Question

Pressure $P$, volume $V$ and temperature $T$ for a certain gas are related by $P=$ $\dfrac{\alpha \mathrm{T}-\beta \mathrm{T}^{2}}{\mathrm{V}}$ where $\alpha$ and $\beta$ constants. Find the work done by the gas if the temperature changes from $\mathrm{T}_{1}$ to $\mathrm{T}_{2}$ while the pressure remains constant.

Answer 1

The state of a gas is determined by the values, such as the pressure, temperature, and volume occupied by the gas, of certain measurable properties. It's possible to change the values of these variables and the state of the gas. Determine the amount of work and the amount of heat required to alter the gas state. Calculate Volume, differentiate it with respect to time and then take out the work done by the gas.

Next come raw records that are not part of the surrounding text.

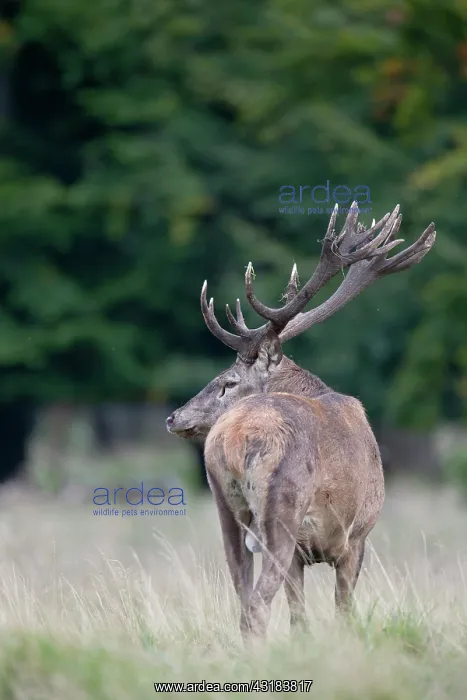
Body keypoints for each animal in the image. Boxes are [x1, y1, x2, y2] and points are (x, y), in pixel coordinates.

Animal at [166, 202, 436, 639]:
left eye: (228, 382)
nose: (174, 417)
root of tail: (234, 438)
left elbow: (300, 619)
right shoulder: (357, 536)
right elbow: (343, 613)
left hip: (227, 508)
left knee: (243, 597)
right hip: (283, 509)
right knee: (258, 605)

Formula used: $\quad \mathrm{W}=\int \mathrm{P} \mathrm{dV}$

Complete answer:

For a gas, during a change of volume, work is the product of the pressure p and volume V. The work is the area under the curve on a graph of pressure versus volume that describes how the state is altered from state 1 to state 2.
The given relation is $\quad \mathrm{P}=\dfrac{\alpha \mathrm{T}-\beta \mathrm{T}^{2}}{\mathrm{V}}$
$\text{V}=\dfrac{\alpha \text{T}-\beta {{\text{T}}^{2}}}{\text{P}}$
Differentiating we get,
$\text{dV}=\dfrac{\alpha -2\beta \text{T}}{\text{P}}\text{dT}$
Work done by the gas $\text{W}=\int{\text{P}}\text{dV}$
$\text{W}=\int_{{{\text{T}}_{1}}}^{{{\text{T}}_{2}}}{(\alpha -2\beta \text{T})}\text{dT}$
$\Rightarrow \text{W}=\left. \alpha \text{T} \right|_{{{\text{T}}_{1}}}^{{{\text{T}}_{2}}}-2\beta \times \left. \dfrac{{{\text{T}}^{2}}}{2} \right|_{{{\text{T}}_{1}}}^{{{\text{T}}_{2}}}$
$=\alpha \left( {{\text{T}}_{2}}-{{\text{T}}_{1}} \right)-\beta \left( \text{T}_{2}^{2}-\text{T}_{1}^{2} \right)$
$\therefore$ The work done by the gas if the temperature change from $\mathrm{T}_{1}$ to $\mathrm{T}_{2}$ while the pressure remains the constant is $\alpha \left( {{\text{T}}_{2}}-{{\text{T}}_{1}} \right)-\beta \left( \text{T}_{2}^{2}-\text{T}_{1}^{2} \right)$

Note:
We focus on the effects that the system (e.g. an engine) has on its surroundings when defining work. Thus, when the system operates in the environment (energy leaves the system), we define work as positive. If work (energy added to the system) is done on the system, the work is negative. F the pressure has Pascals units and the volume units of m3 will have Joules units in the work. Work done by a system has a negative value (as the system expands). Work done on a system (as the system shrinks) has a positive value.